◆ AUFGABE 1 ◆
Welche Zeilen der Datensätze enthalten die Zeichenfolge „easily“? Gib jede dieser Zeilen vollständig zurück.

[VORLIEGENDER TEXTAUSZUG]

Nachdem wir uns entschlossen hatten, die großen Berliner Gemeinschaften von Israelis und Palästinensern sowie deren Verhältnis zur deutschen Gesellschaft und Politik zu erforschen, sahen wir uns erst einmal genau an, wie die israelischen, arabischen, englischen und deutschen Medien über die Themen berichteten, die uns interessierten. Außerdem sichteten und lasen wir alle wissenschaftlichen Analysen, die wir dazu finden konnten. Dies alles diente der Vorbereitung unserer Feldforschung, die auch Interviews und Treffen mit Israelis, Palästinensern und Deutschen umfasste, die in Berlin wohnten.
Wir waren schon lange große Fans von Ronens Arbeiten, vor allem ihrem Stück The Situation. Wir kannten auch ihren ehemaligen Mann, Yousef Sweid, einen palästinensischen Tänzer und Schauspieler, mit dem sie noch immer als Freund, Kollege und aufgrund der gemeinsamen Erziehung ihres zehnjährigen Sohnes verbunden war. Ronen und Sweid arbeiten am Maxim Gorki Theater eng zusammen.
Eine Woche zuvor hatten wir uns mit der bekannten deutschen Journalistin Carolin Emcke getroffen, um über gemeinsame Interessen und Erfahrungen zu sprechen, vor allem im Zusammenhang mit Emckes Arbeiten zur Situation im Nahen und Mittleren Osten. Sie sagte, dass wir Ronen unbedingt kennenlernen müssten, und stellte auch gleich den Kontakt her.

[/VORLIEGENDER TEXTAUSZUG]

◆ AUFGABE 2 ◆
Wie lässt sich der Absatz „Nachdem wir uns entschlossen hatten“ aus dem Textauszug als knappe Stichpunktliste wiedergeben, ohne seine Hauptfakten zu verlieren?

[AUSGEWÄHLTE DATENSÄTZE]

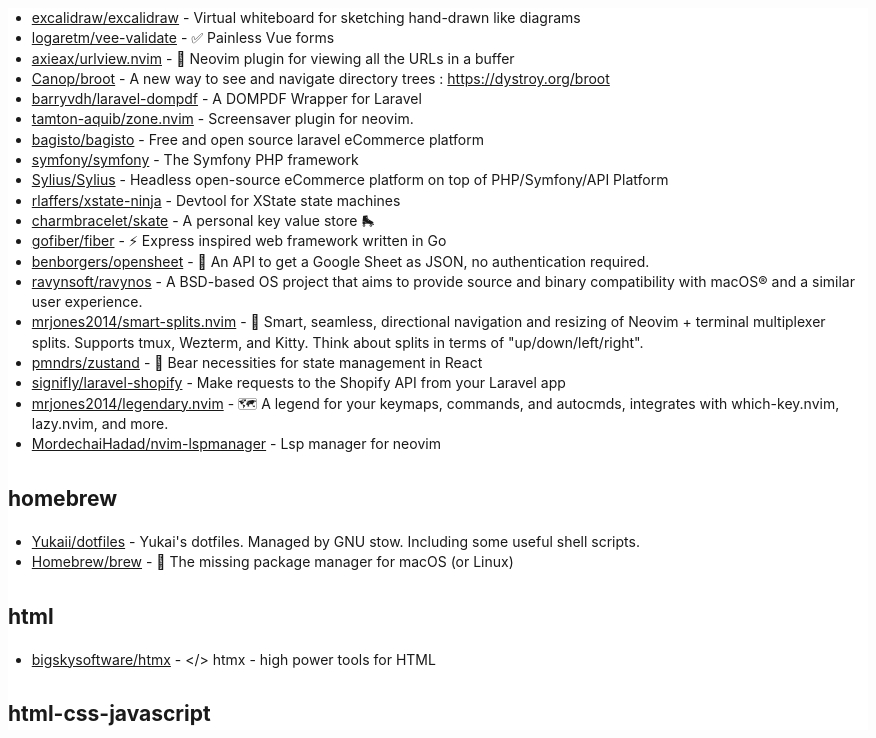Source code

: - [excalidraw/excalidraw](https://github.com/excalidraw/excalidraw) - Virtual whiteboard for sketching hand-drawn like diagrams
- [logaretm/vee-validate](https://github.com/logaretm/vee-validate) - ✅  Painless Vue forms
- [axieax/urlview.nvim](https://github.com/axieax/urlview.nvim) - 🔎 Neovim plugin for viewing all the URLs in a buffer
- [Canop/broot](https://github.com/Canop/broot) - A new way to see and navigate directory trees : https://dystroy.org/broot
- [barryvdh/laravel-dompdf](https://github.com/barryvdh/laravel-dompdf) - A DOMPDF Wrapper for Laravel
- [tamton-aquib/zone.nvim](https://github.com/tamton-aquib/zone.nvim) - Screensaver plugin for neovim.
- [bagisto/bagisto](https://github.com/bagisto/bagisto) - Free and open source laravel eCommerce platform
- [symfony/symfony](https://github.com/symfony/symfony) - The Symfony PHP framework
- [Sylius/Sylius](https://github.com/Sylius/Sylius) - Headless open-source eCommerce platform on top of PHP/Symfony/API Platform
- [rlaffers/xstate-ninja](https://github.com/rlaffers/xstate-ninja) - Devtool for XState state machines
- [charmbracelet/skate](https://github.com/charmbracelet/skate) - A personal key value store 🛼
- [gofiber/fiber](https://github.com/gofiber/fiber) - ⚡️ Express inspired web framework written in Go
- [benborgers/opensheet](https://github.com/benborgers/opensheet) - 💾 An API to get a Google Sheet as JSON, no authentication required.
- [ravynsoft/ravynos](https://github.com/ravynsoft/ravynos) - A BSD-based OS project that aims to provide source and binary compatibility with macOS® and a similar user experience.
- [mrjones2014/smart-splits.nvim](https://github.com/mrjones2014/smart-splits.nvim) - 🧠 Smart, seamless, directional navigation and resizing of Neovim + terminal multiplexer splits. Supports tmux, Wezterm, and Kitty. Think about splits in terms of "up/down/left/right".
- [pmndrs/zustand](https://github.com/pmndrs/zustand) - 🐻 Bear necessities for state management in React
- [signifly/laravel-shopify](https://github.com/signifly/laravel-shopify) - Make requests to the Shopify API from your Laravel app
- [mrjones2014/legendary.nvim](https://github.com/mrjones2014/legendary.nvim) - 🗺️ A legend for your keymaps, commands, and autocmds, integrates with which-key.nvim, lazy.nvim, and more.
- [MordechaiHadad/nvim-lspmanager](https://github.com/MordechaiHadad/nvim-lspmanager) - Lsp manager for neovim

## homebrew 

- [Yukaii/dotfiles](https://github.com/Yukaii/dotfiles) - Yukai's dotfiles. Managed by GNU stow. Including some useful shell scripts.
- [Homebrew/brew](https://github.com/Homebrew/brew) - 🍺 The missing package manager for macOS (or Linux)

## html 

- [bigskysoftware/htmx](https://github.com/bigskysoftware/htmx) - &lt;/&gt; htmx - high power tools for HTML

## html-css-javascript 
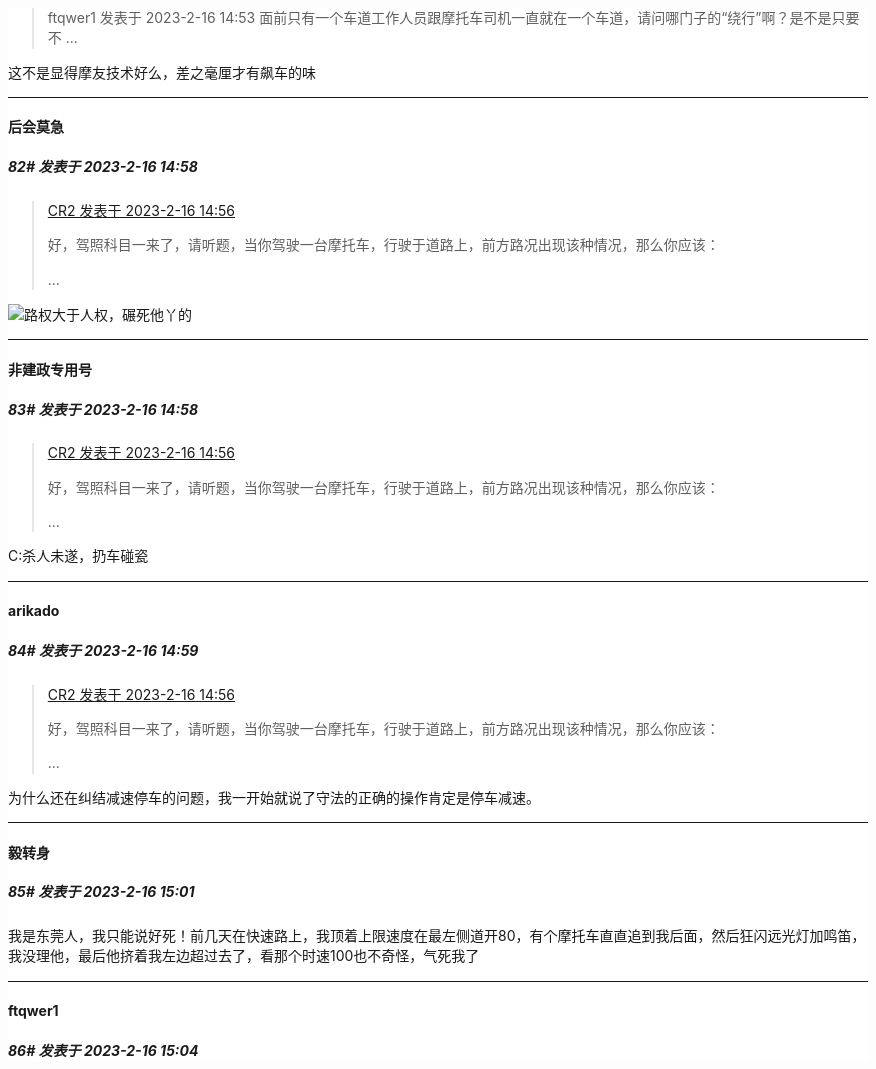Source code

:<blockquote>ftqwer1 发表于 2023-2-16 14:53
面前只有一个车道工作人员跟摩托车司机一直就在一个车道，请问哪门子的“绕行”啊？是不是只要不 ...</blockquote>
这不是显得摩友技术好么，差之毫厘才有飙车的味

*****

####  后会莫急  
##### 82#       发表于 2023-2-16 14:58

<blockquote><a href="httphttps://bbs.saraba1st.com/2b/forum.php?mod=redirect&amp;goto=findpost&amp;pid=59769671&amp;ptid=2119909" target="_blank">CR2 发表于 2023-2-16 14:56</a>

好，驾照科目一来了，请听题，当你驾驶一台摩托车，行驶于道路上，前方路况出现该种情况，那么你应该：

 ...</blockquote>
<img src="https://static.saraba1st.com/image/smiley/face2017/065.png" referrerpolicy="no-referrer">路权大于人权，碾死他丫的

*****

####  非建政专用号  
##### 83#       发表于 2023-2-16 14:58

<blockquote><a href="httphttps://bbs.saraba1st.com/2b/forum.php?mod=redirect&amp;goto=findpost&amp;pid=59769671&amp;ptid=2119909" target="_blank">CR2 发表于 2023-2-16 14:56</a>

好，驾照科目一来了，请听题，当你驾驶一台摩托车，行驶于道路上，前方路况出现该种情况，那么你应该：

 ...</blockquote>
C:杀人未遂，扔车碰瓷

*****

####  arikado  
##### 84#       发表于 2023-2-16 14:59

<blockquote><a href="httphttps://bbs.saraba1st.com/2b/forum.php?mod=redirect&amp;goto=findpost&amp;pid=59769671&amp;ptid=2119909" target="_blank">CR2 发表于 2023-2-16 14:56</a>

好，驾照科目一来了，请听题，当你驾驶一台摩托车，行驶于道路上，前方路况出现该种情况，那么你应该：

 ...</blockquote>
为什么还在纠结减速停车的问题，我一开始就说了守法的正确的操作肯定是停车减速。

*****

####  毅转身  
##### 85#       发表于 2023-2-16 15:01

我是东莞人，我只能说好死！前几天在快速路上，我顶着上限速度在最左侧道开80，有个摩托车直直追到我后面，然后狂闪远光灯加鸣笛，我没理他，最后他挤着我左边超过去了，看那个时速100也不奇怪，气死我了


*****

####  ftqwer1  
##### 86#       发表于 2023-2-16 15:04
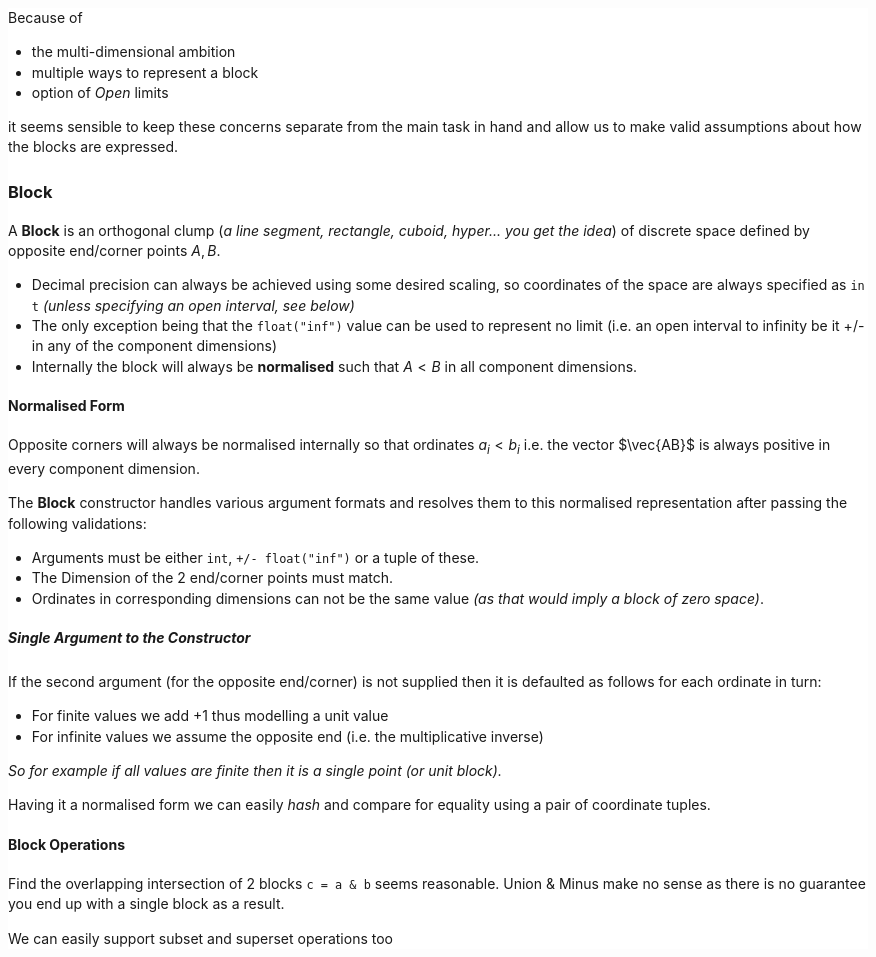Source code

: Because of

- the multi-dimensional ambition
- multiple ways to represent a block
- option of _Open_ limits

it seems sensible to keep these concerns separate from the main task in hand and
allow us to make valid assumptions about how the blocks are expressed.

### Block

A **Block** is an orthogonal clump (_a line segment, rectangle, cuboid, hyper...
you get the idea_) of discrete space defined by opposite end/corner points $A,B$.

- Decimal precision can always be achieved using some desired scaling, so
  coordinates of the space are always specified as `int` _(unless specifying an
  open interval, see below)_
- The only exception being that the `float("inf")` value can be used to
  represent no limit (i.e. an open interval to infinity be it +/- in any of the
  component dimensions)
- Internally the block will always be **normalised** such that $A \lt B$ in all
  component dimensions.

#### Normalised Form

Opposite corners will always be normalised internally so that ordinates $a_i \lt
b_i$ i.e. the vector $\vec{AB}$ is always positive in every component dimension.

The **Block** constructor handles various argument formats and resolves them to
this normalised representation after passing the following validations:

- Arguments must be either `int`, `+/- float("inf")` or a tuple of these.
- The Dimension of the 2 end/corner points must match.
- Ordinates in corresponding dimensions can not be the same value _(as that
  would imply a block of zero space)_.

##### Single Argument to the Constructor

If the second argument (for the opposite end/corner) is not supplied then it is
defaulted as follows for each ordinate in turn:

- For finite values we add +1 thus modelling a unit value
- For infinite values we assume the opposite end (i.e. the multiplicative inverse)

_So for example if all values are finite then it is a single point (or unit
block)._

Having it a normalised form we can easily _hash_ and compare for equality using
a pair of coordinate tuples.

#### Block Operations

Find the overlapping intersection of 2 blocks `c = a & b` seems reasonable.
Union & Minus make no sense as there is no guarantee you end up with a single
block as a result.

We can easily support subset and superset operations too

[/AUSGEWÄHLTE DATENSÄTZE]

◆ DEINE ANTWORT 1 ◆
Having it a normalised form we can easily _hash_ and compare for equality using
We can easily support subset and superset operations too

◆ DEINE ANTWORT 2 ◆
- Forschungsvorhaben: die großen Berliner Gemeinschaften von Israelis und Palästinensern sowie ihr Verhältnis zur deutschen Gesellschaft und Politik
- Erster Schritt: genaue Prüfung, wie israelische, arabische, englische und deutsche Medien über die betreffenden Themen berichteten
- Zusätzlich: Sichtung und Lektüre aller auffindbaren wissenschaftlichen Analysen dazu
- Zweck: Vorbereitung der Feldforschung, die auch Interviews und Treffen mit in Berlin wohnenden Israelis, Palästinensern und Deutschen umfasste